--- WHAT YOU WILL DO ---
Your task is to copy the listing exactly, with the pictures left out.

--- RAW DATA ---
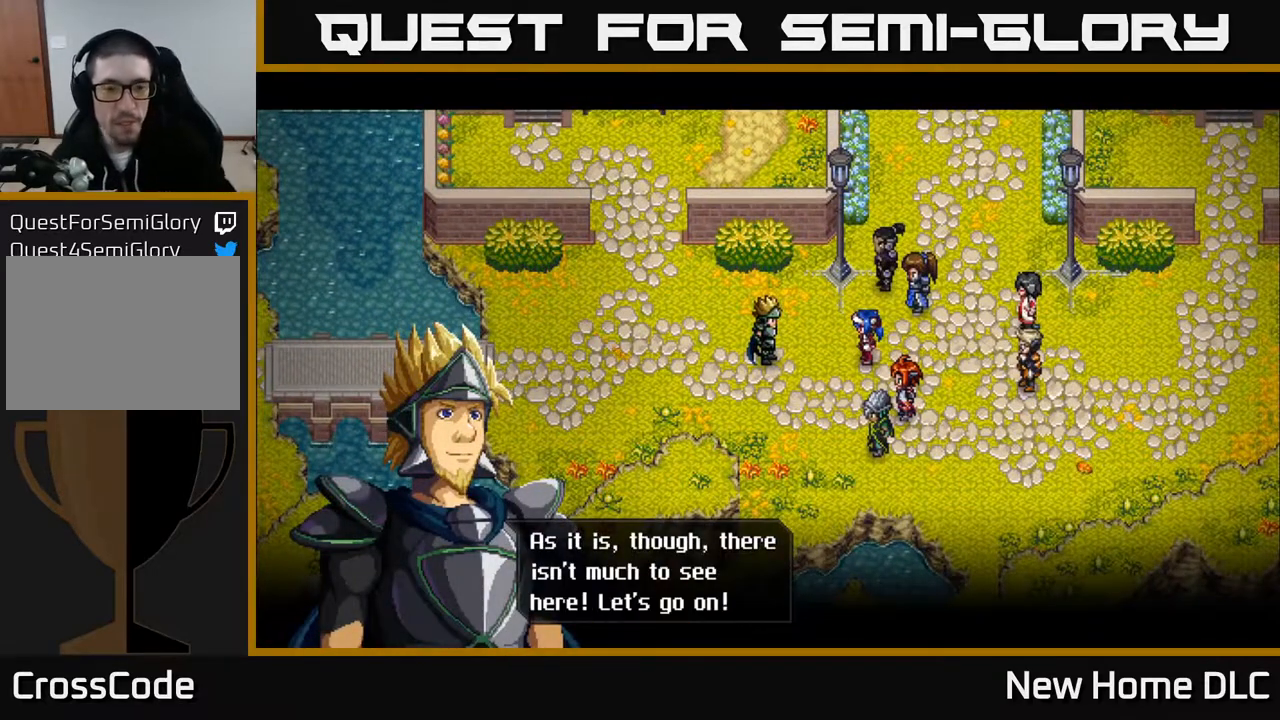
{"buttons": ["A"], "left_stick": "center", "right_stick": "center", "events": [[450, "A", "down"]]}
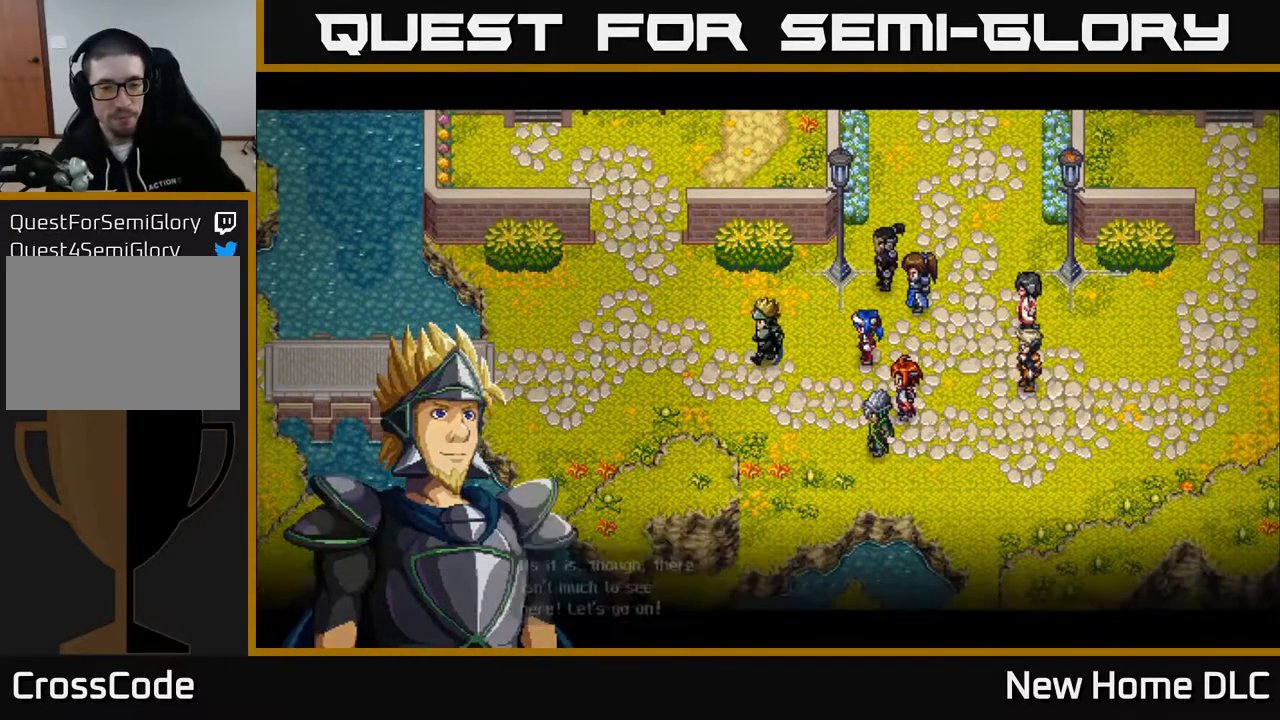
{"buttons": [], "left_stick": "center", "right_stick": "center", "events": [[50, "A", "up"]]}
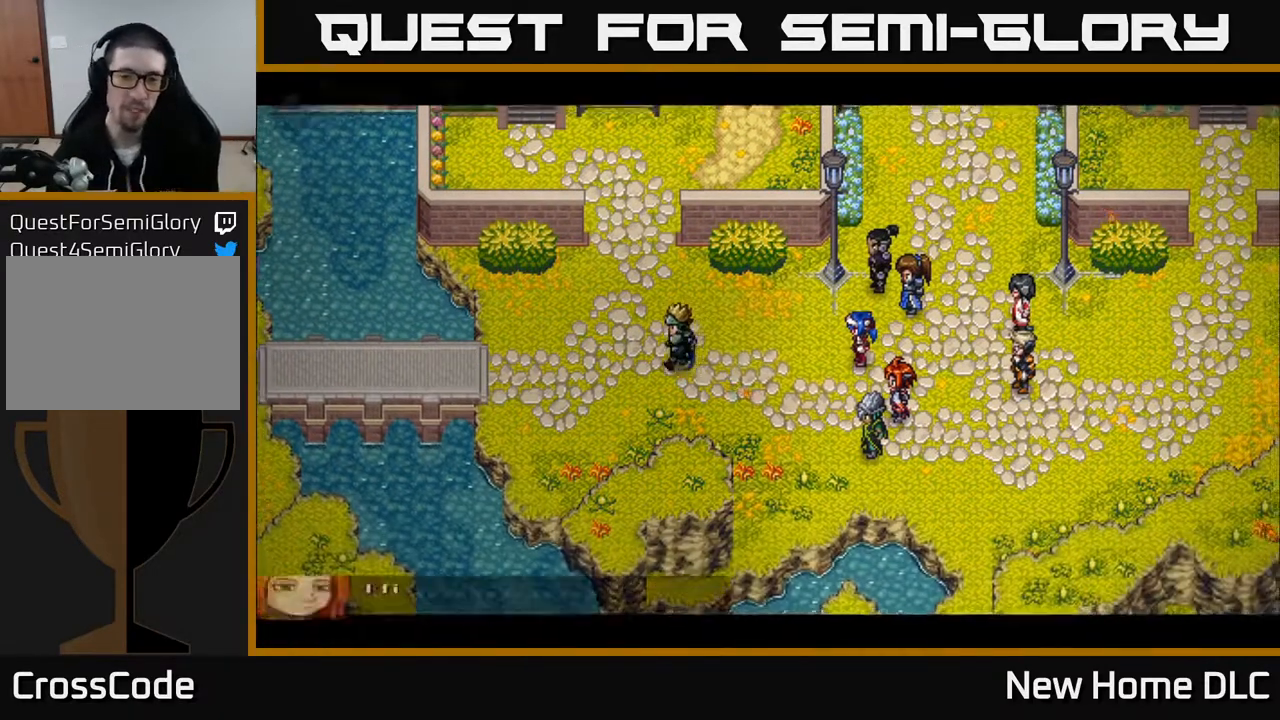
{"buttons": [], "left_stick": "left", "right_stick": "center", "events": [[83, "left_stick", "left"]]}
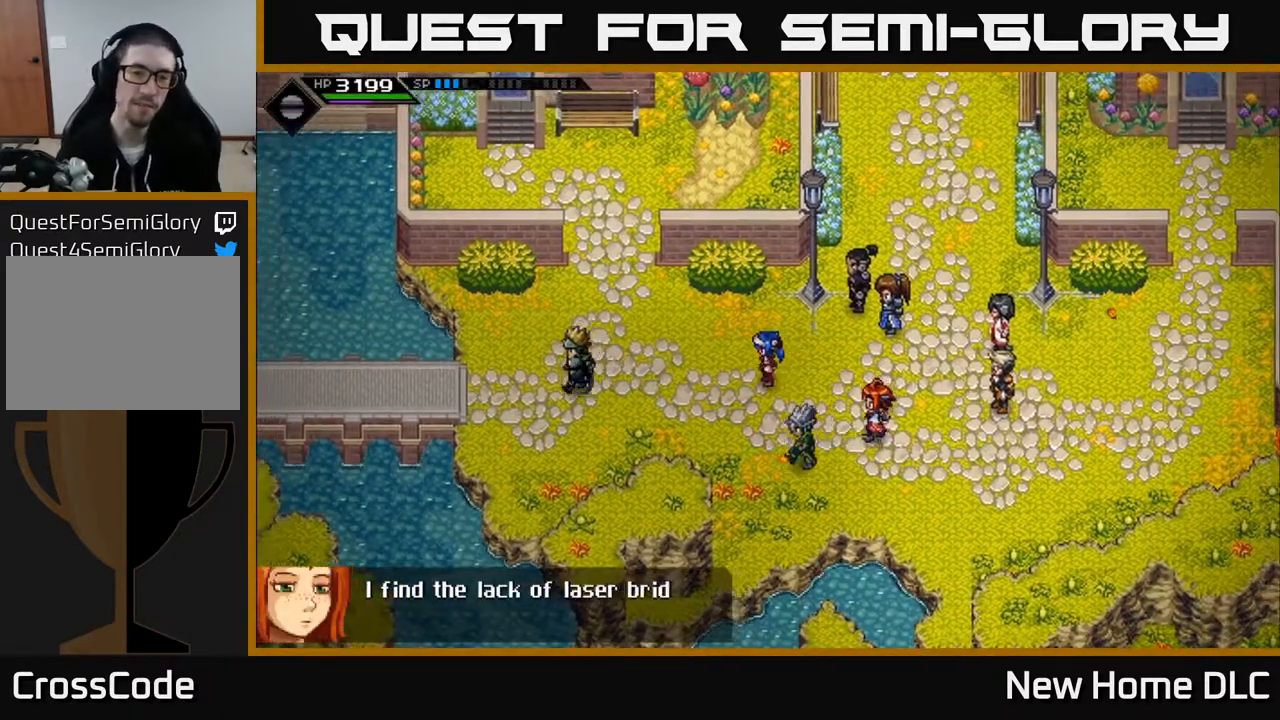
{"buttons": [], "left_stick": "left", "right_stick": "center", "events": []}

--- ANSWER TO THE EXERCISE ---
{"buttons": ["A"], "left_stick": "center", "right_stick": "center", "events": [[450, "A", "down"]]}
{"buttons": [], "left_stick": "center", "right_stick": "center", "events": [[50, "A", "up"]]}
{"buttons": [], "left_stick": "left", "right_stick": "center", "events": [[83, "left_stick", "left"]]}
{"buttons": [], "left_stick": "left", "right_stick": "center", "events": []}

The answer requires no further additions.